Kleber Mendonça Filho diz nutrir “uma espécie de utopia: quando as pessoas se unem, é melhor”.

“No Brasil, neste momento, devemos realmente nos unir para resistir a certas coisas loucas que estão acontecendo” com o novo presidente.

A cidade do Rio de Janeiro, “por exemplo, agora vive um momento deprimente, a nível municipal, estadual e federal. As pessoas estão se mudando para Recife (sua cidade natal) como se fossem refugiados e os estamos acolhendo, porque de alguma maneira continuamos protegidos cultural e politicamente”.

“Penso que ‘Bacurau’ é um pouco como isso”, ressalta. “Era uma das ideias do filme”.

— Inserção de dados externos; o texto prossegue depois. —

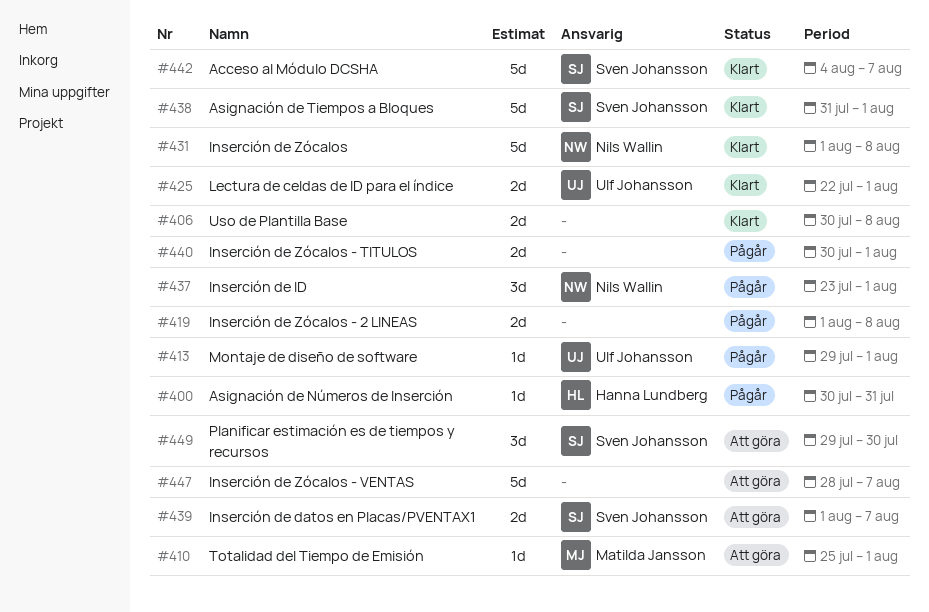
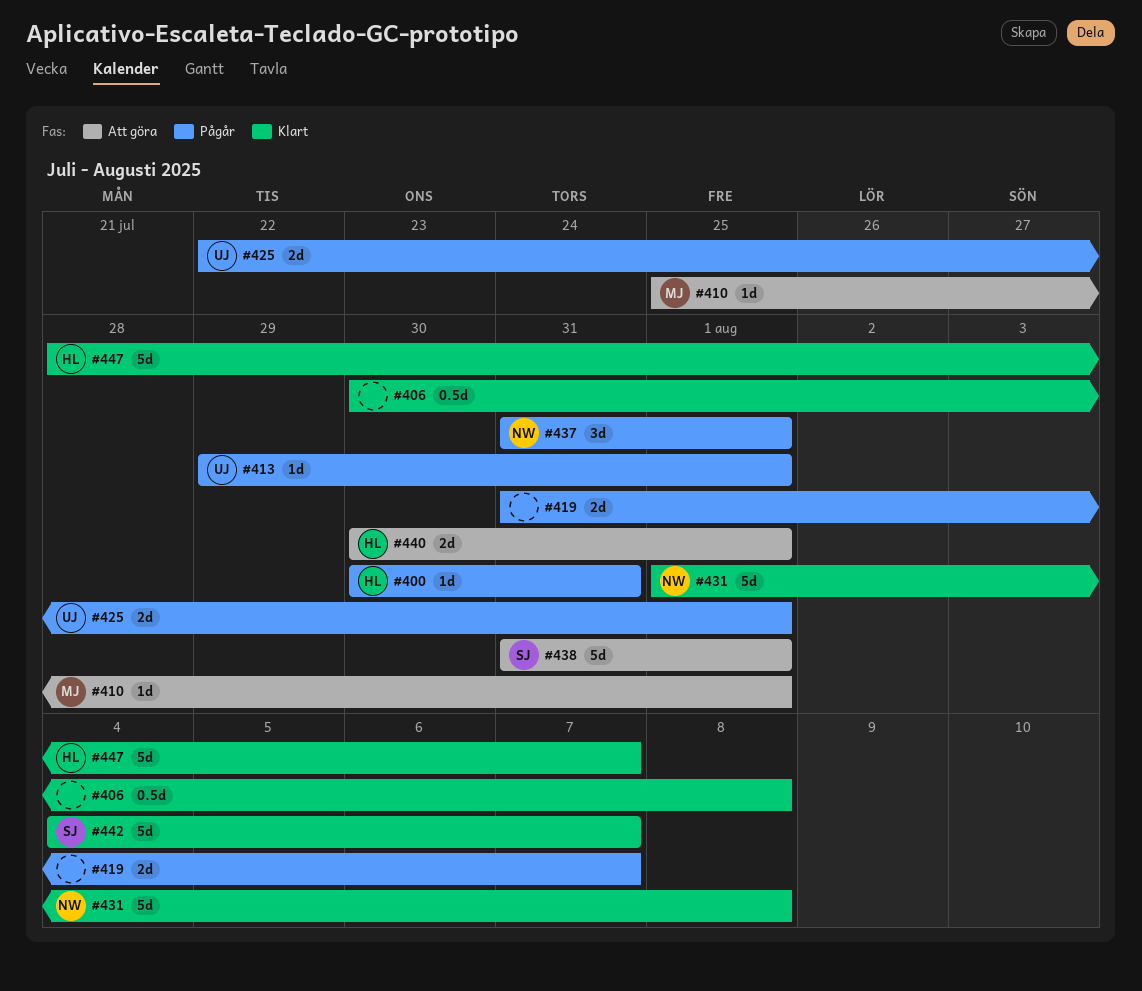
#406, estimate: 2d -> 0.5d
#419, start: Aug 1 -> Jul 31
#419, due: Aug 8 -> Aug 7
#425, status: Klart -> Pågår
#437, start: Jul 23 -> Jul 31
#438, status: Klart -> Att göra
#439: present -> none
#440, status: Pågår -> Att göra
#440, owner: none -> Hanna Lundberg
#447, status: Att göra -> Klart
#447, owner: none -> Hanna Lundberg
#449: present -> none

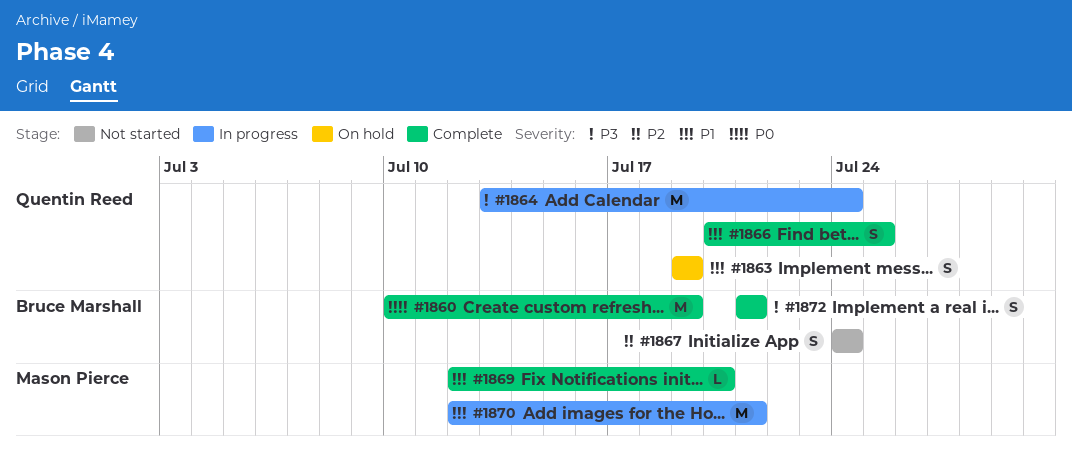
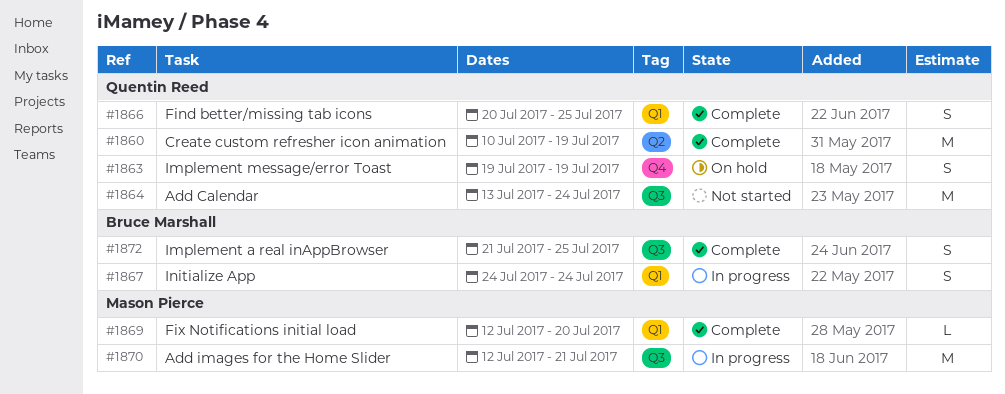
#1860, owner: Bruce Marshall -> Quentin Reed
#1864, status: In progress -> Not started
#1867, status: Not started -> In progress
#1872, due: Jul 21 -> Jul 25

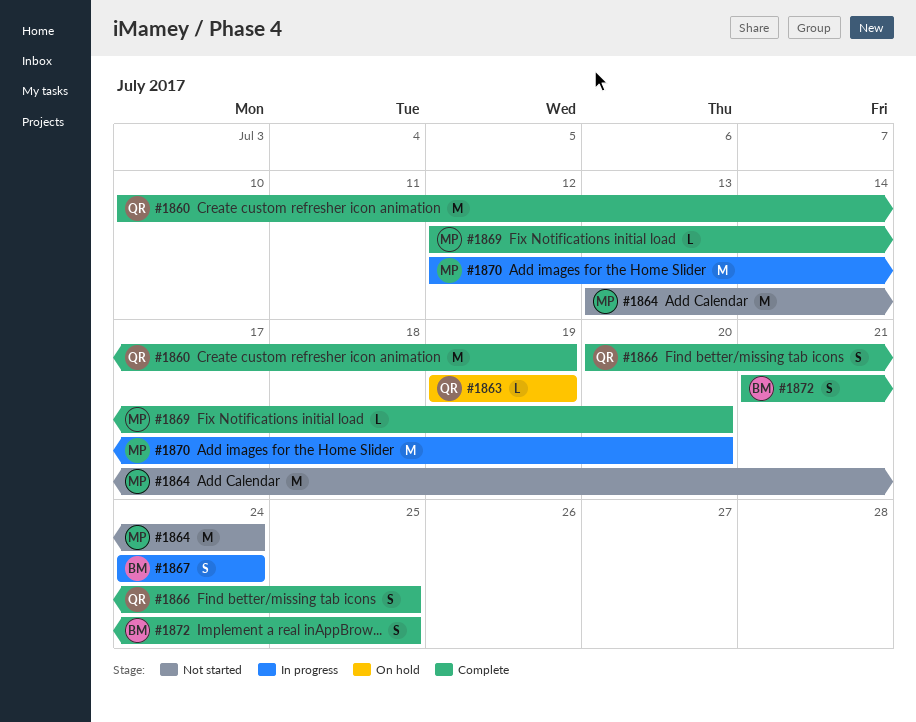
#1863, estimate: S -> L
#1864, owner: Quentin Reed -> Mason Pierce
#1870, due: Jul 21 -> Jul 20

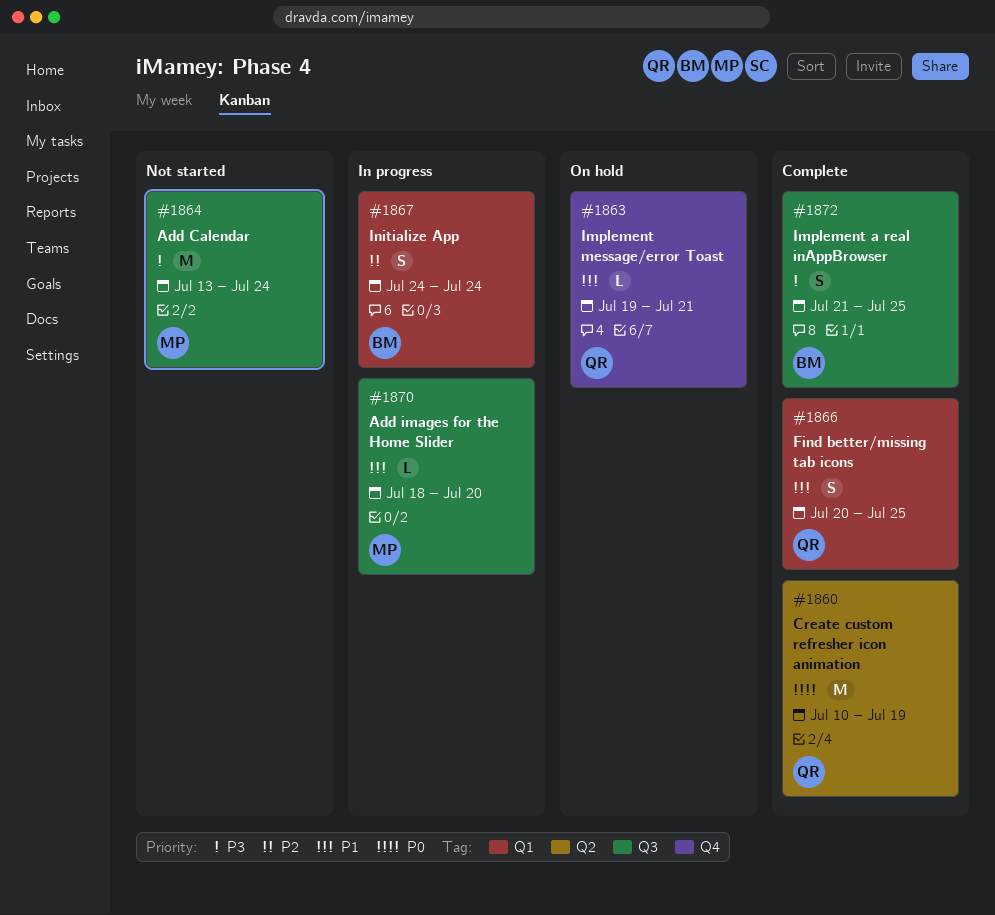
#1863, due: Jul 19 -> Jul 21
#1869: present -> none
#1870, estimate: M -> L
#1870, start: Jul 12 -> Jul 18

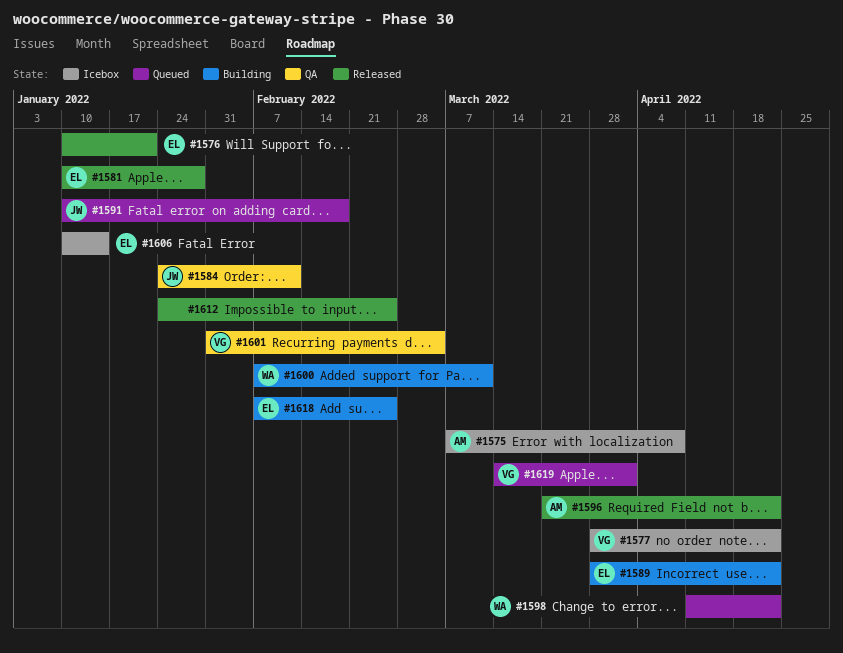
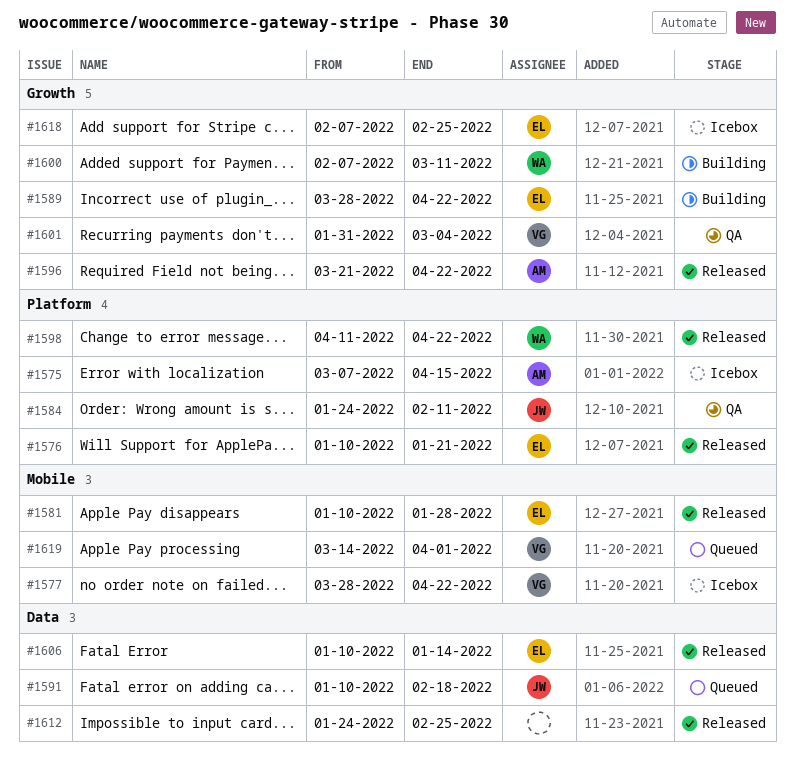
#1575, due: Apr 8 -> Apr 15
#1598, status: Queued -> Released
#1606, status: Icebox -> Released
#1618, status: Building -> Icebox

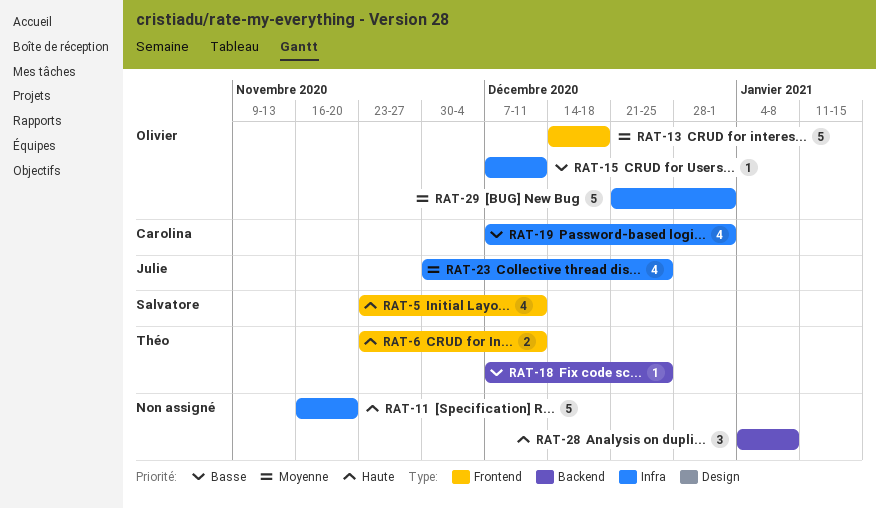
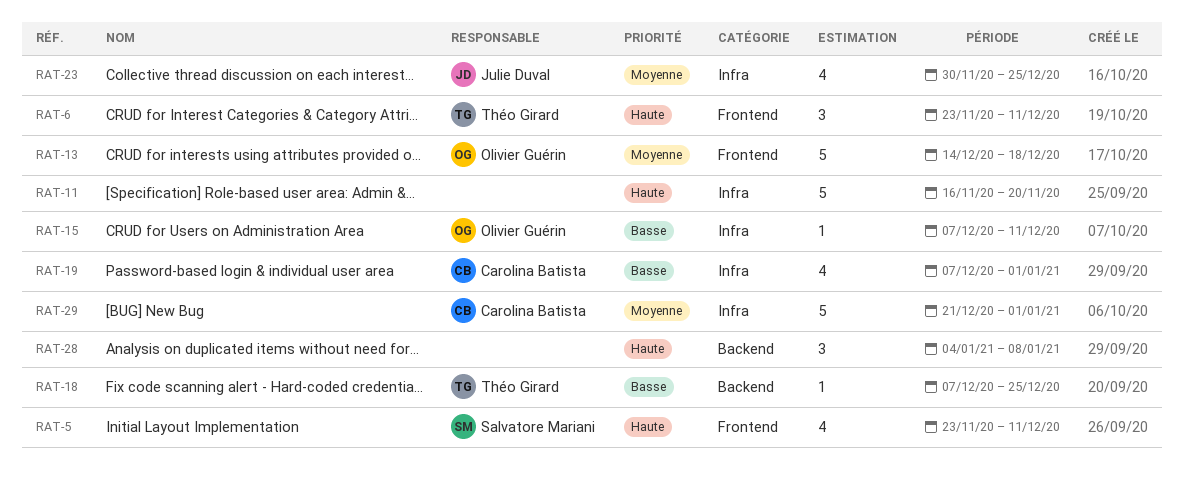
RAT-6, estimate: 2 -> 3
RAT-29, owner: Olivier Guérin -> Carolina Batista

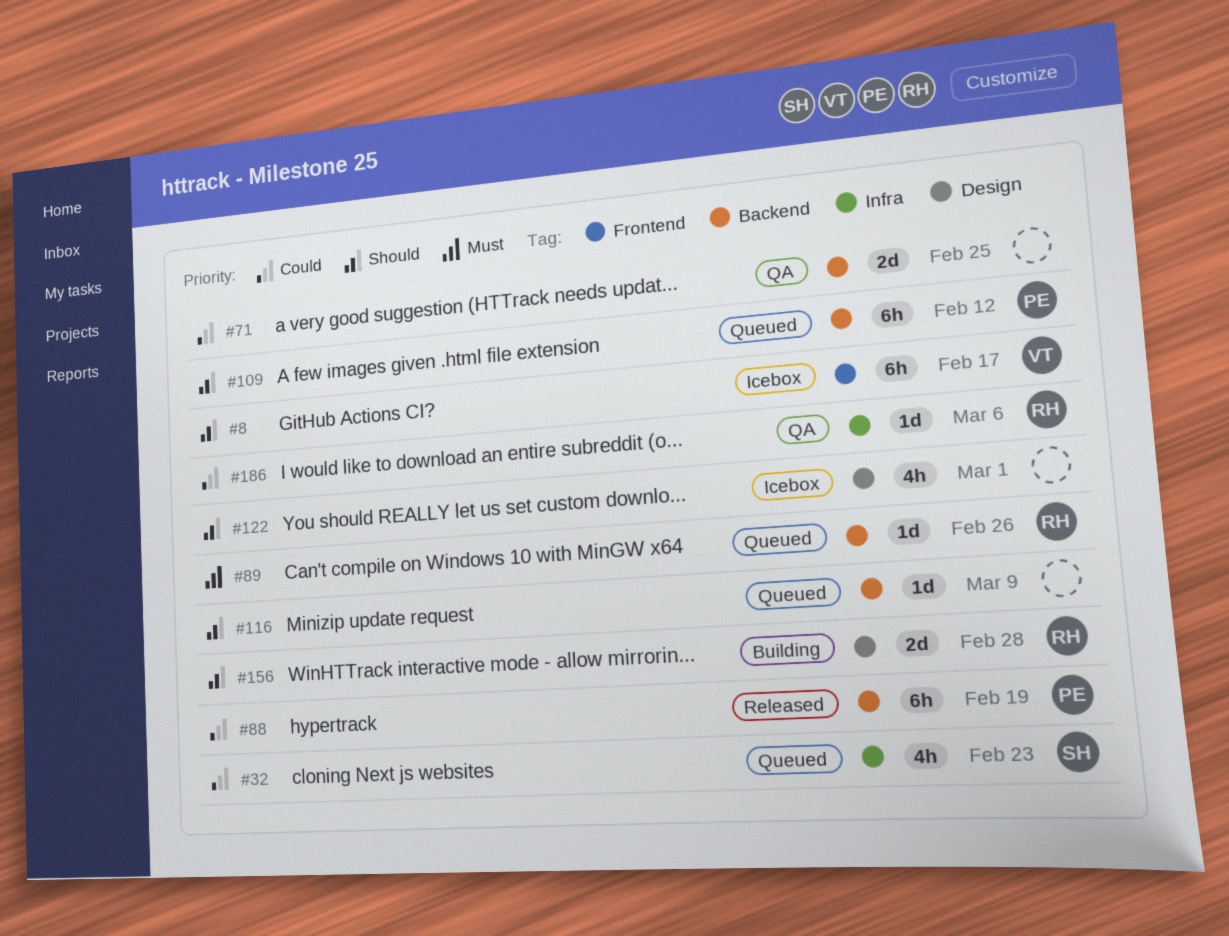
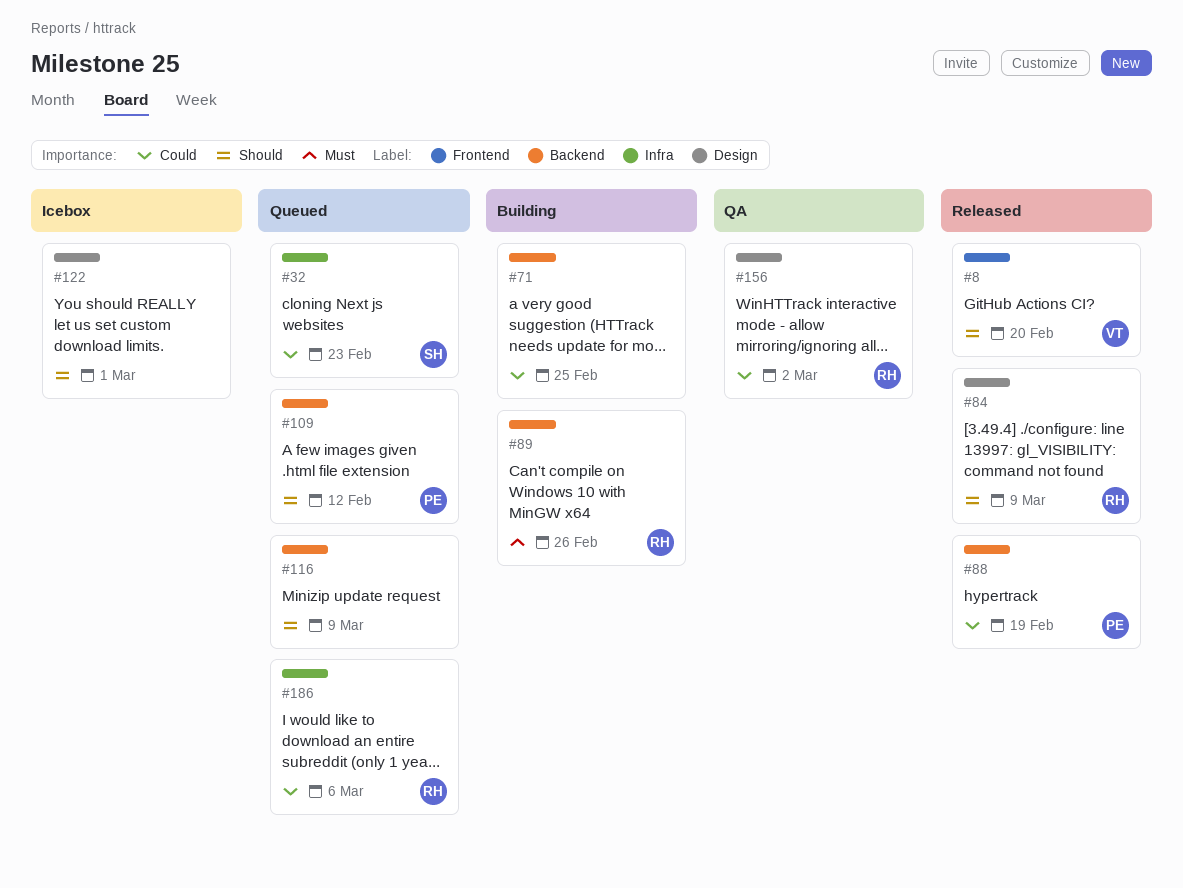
#8, status: Icebox -> Released
#8, due: Feb 17 -> Feb 20
#71, status: QA -> Building
#84: none -> present
#89, status: Queued -> Building
#156, status: Building -> QA
#156, priority: Should -> Could
#156, due: Feb 28 -> Mar 2
#186, status: QA -> Queued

Apesar disso, os diretores se deixam levar atrás da câmara pelos caminhos da imaginação. Convertidos em resistentes, os habitantes de Bacurau contra-atacam a sangue frio graças a uma potente droga que os impede de sentir medo para ser tão sanguinários como seus agressores.

“É como a poção mágica do Astérix!”, disse Dornelles.

Filmado com lentes anamórficas usadas no cinema americano dos anos 1970, o filme é nutrido por muitas referências, especialmente americanas, desde o cinema de Sam Peckinpah até o de John Carpenter, passando por John Boorman e Brian de Palma, com uma violência estilizada, gráfica.


“Eu acho que a violência vem da história”, afirmou Kleber Mendonça Filho, que diz “não ter medo” de falar sobre o Brasil em seus filmes.

“Para nós, é muito fácil fazer filmes políticos”, afirmou. No sentido contrário, “quando assisto uma comédia romântica ou mesmo um filme de ação em cinemas comerciais, penso que deve ter sido muito trabalhoso fazer esse filme completamente apolítico!”